Improve performance of DB query with increasing Offset parameter

In this investigation the rancher environment and pgadmin were used to run queries.

Results of investigation

As per the report, the query plan to test looks like the following:

EXPLAIN ANALYZE WITH "cte" AS
	(SELECT COUNT(*)
		FROM FS09000000_MOD_SOURCE_RECORD_STORAGE.RECORDS_LB RLB
		WHERE ((RLB."state" = 'OLD'
										OR RLB."state" = 'ACTUAL'
										OR RLB."leader_record_status" = 'n'
										OR RLB."leader_record_status" = 'c'
										OR RLB."leader_record_status" = 'p')
									AND RLB."updated_date" <= CAST(CURRENT_TIMESTAMP AS TIMESTAMP WITH TIME ZONE)
									AND RLB."record_type" = 'MARC_BIB'
									AND RLB."leader_record_status" IS NOT NULL))
SELECT RLB."id",
	RLB."snapshot_id",
	RLB."matched_id",
	RLB."generation",
	RLB."record_type",
	RLB."external_id",
	RLB."state",
	RLB."leader_record_status",
	RLB."order",
	RLB."suppress_discovery",
	RLB."created_by_user_id",
	RLB."created_date",
	RLB."updated_by_user_id",
	RLB."updated_date",
	RLB."external_hrid",
	"marc_records_lb"."content",
	"count"
FROM FS09000000_MOD_SOURCE_RECORD_STORAGE.RECORDS_LB RLB
LEFT OUTER JOIN FS09000000_MOD_SOURCE_RECORD_STORAGE.MARC_RECORDS_LB ON RLB."id" = "marc_records_lb"."id"
RIGHT OUTER JOIN
	(SELECT *
		FROM "cte") AS "alias_80949780" ON 1 = 1
WHERE ((RLB."state" = 'OLD'
								OR RLB."state" = 'ACTUAL'
								OR RLB."leader_record_status" = 'n'
								OR RLB."leader_record_status" = 'c'
								OR RLB."leader_record_status" = 'p')
							AND RLB."updated_date" <= CAST(CURRENT_TIMESTAMP AS TIMESTAMP WITH TIME ZONE)
							AND RLB."record_type" = 'MARC_BIB'
							AND RLB."leader_record_status" IS NOT NULL)
ORDER BY RLB."id" ASC
LIMIT 101
OFFSET {offset parameter can be either 2220000, or 3526100}

According to the results, it was noticed a performance degradation of the query above when using OFFSET 2220000 and 3526100 (from 13s to 21s respectively).

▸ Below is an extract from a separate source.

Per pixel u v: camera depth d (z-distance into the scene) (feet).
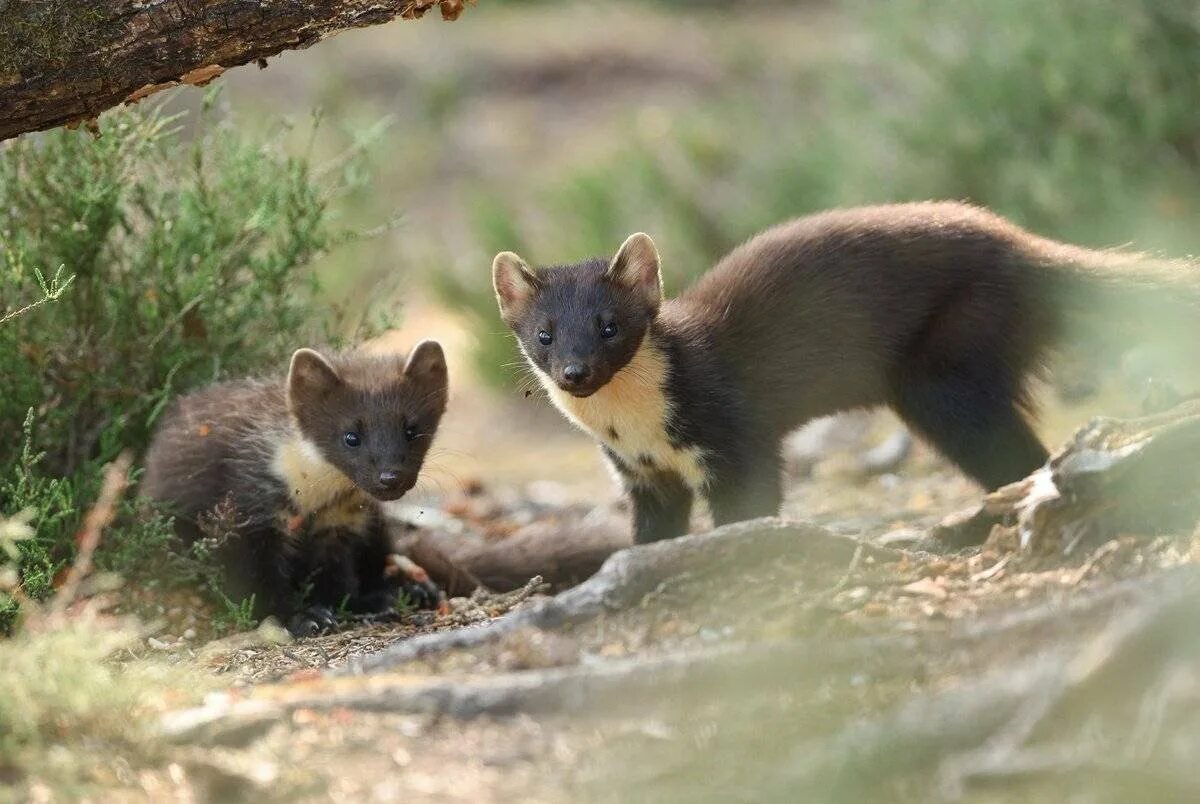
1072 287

To address the issue, one of the possible solutions (and most effective according to the article) is to use indexes on ID column and then compare IDs instead of OFFSET. Following this approach, every next request should use last returned ID as the first one.

First step is to create uuid_idx on ID column of records_lb table:

CREATE INDEX uuid_idx ON fs09000000_mod_source_record_storage.records_lb USING btree (id ASC)

Then, define the ID of the first record with offset 2220000 and it can be done by running the following query:

SELECT RLB.ID
FROM FS09000000_MOD_SOURCE_RECORD_STORAGE.RECORDS_LB RLB
WHERE (RLB."state" = 'OLD'
							OR RLB."state" = 'ACTUAL'
							OR RLB."leader_record_status" = 'n'
							OR RLB."leader_record_status" = 'c'
							OR RLB."leader_record_status" = 'p')
	AND RLB."updated_date" <= CAST(CURRENT_TIMESTAMP AS TIMESTAMP WITH TIME ZONE)
	AND RLB."record_type" = 'MARC_BIB'
	AND RLB."leader_record_status" IS NOT NULL
ORDER BY ID ASC
LIMIT 1
OFFSET 2220000

And the result is 477c423d-3a3c-45ad-9ee7-0ec107110dcd.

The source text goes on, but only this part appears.